Not the one regarding how we should pray, that begins, “Our father, who is in heaven . . . ,” but the one the Lord prayed for us. On the night he was to be betrayed, he prayed for himself, then for his disciples, and then for us. Those who would believe in Him throughout the ages.
This prayer reveals so much: the difficulty that all of Christ’s followers will face in a world that rejects God (14-16); that only God’s word is truth, and only God’s truth will purify man (17); and the great commission to reveal Christ to a lost world (18) — truths for all disciples of all ages.
14 I have given them your word, and the world has hated them because they are not of the world, just as I am not of the world. 15 I do not ask that you take them out of the world, but that you keep them from the evil one.16 They are not of the world, just as I am not of the world.
17 Sanctify them in the truth; your word is truth.
18 As you sent me into the world, so I have sent them into the world.
But then beginning in verse 20, he prayed specifically for us, those who did not walk with him while he was alive.
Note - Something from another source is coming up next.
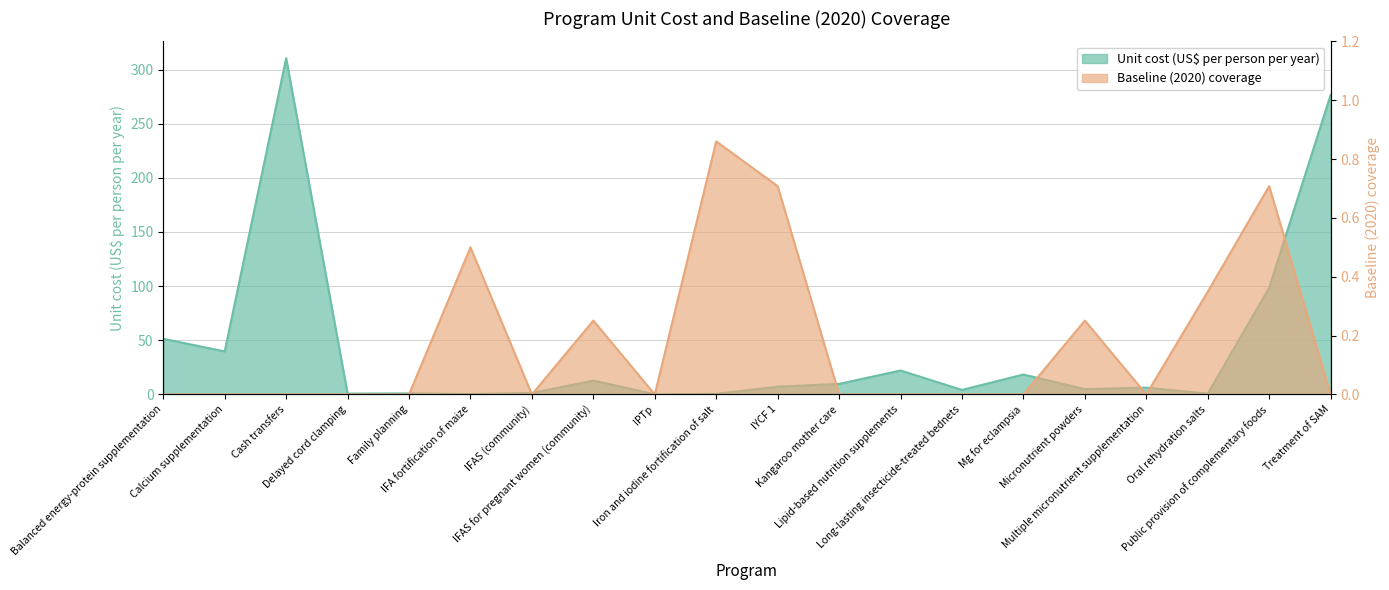

Reading right to left, what are all the values shown in this chart?

Unit cost (US$ per person per year): Treatment of SAM=276.5	Public provision of complementary foods=98.5	Oral rehydration salts=0.8	Multiple micronutrient supplementation=6.3	Micronutrient powders=4.9	Mg for eclampsia=18.4	Long-lasting insecticide-treated bednets=4.2	Lipid-based nutrition supplements=22.1	Kangaroo mother care=9.7	IYCF 1=7.2	Iron and iodine fortification of salt=0.6	IPTp=0.1	IFAS for pregnant women (community)=12.9	IFAS (community)=1.3	IFA fortification of maize=0.4	Family planning=1.0	Delayed cord clamping=0.8	Cash transfers=310.5	Calcium supplementation=39.7	Balanced energy-protein supplementation=51.4
Baseline (2020) coverage: Treatment of SAM=0.0	Public provision of complementary foods=0.7	Oral rehydration salts=0.3	Multiple micronutrient supplementation=0.0	Micronutrient powders=0.3	Mg for eclampsia=0.0	Long-lasting insecticide-treated bednets=0.0	Lipid-based nutrition supplements=0.0	Kangaroo mother care=0.0	IYCF 1=0.7	Iron and iodine fortification of salt=0.9	IPTp=0.0	IFAS for pregnant women (community)=0.3	IFAS (community)=0.0	IFA fortification of maize=0.5	Family planning=0.0	Delayed cord clamping=0.0	Cash transfers=0.0	Calcium supplementation=0.0	Balanced energy-protein supplementation=0.0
He prays for the intimacy of relationship we are invited into that reveals who God is and the unity of believers (21-23) and for the hope of eternal life (24).
20 “I do not ask for these only, but also for those who will believe in me through their word,
21 that they may all be one, just as you, Father, are in me, and I in you, that they also may be in us, so that the world may believe that you have sent me.
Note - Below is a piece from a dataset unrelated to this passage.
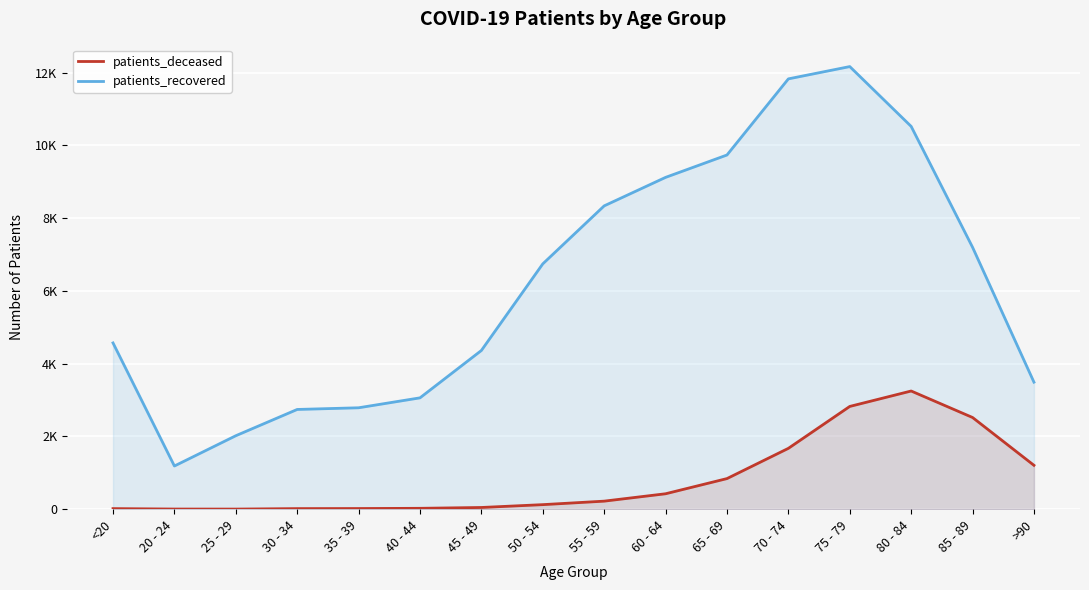

How many values in the patients_recovered series are below 6742?

8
22 The glory that you have given me I have given to them, that they may be one even as we are one,
23 I in them and you in me, that they may become perfectly one, so that the world may know that you sent me and loved them even as you loved me.
24 Father, I desire that they also, whom you have given me, may be with me where I am, to see my glory that you have given me because you loved me before the foundation of the world.
The Lord of all creation prayed for us. Amazing.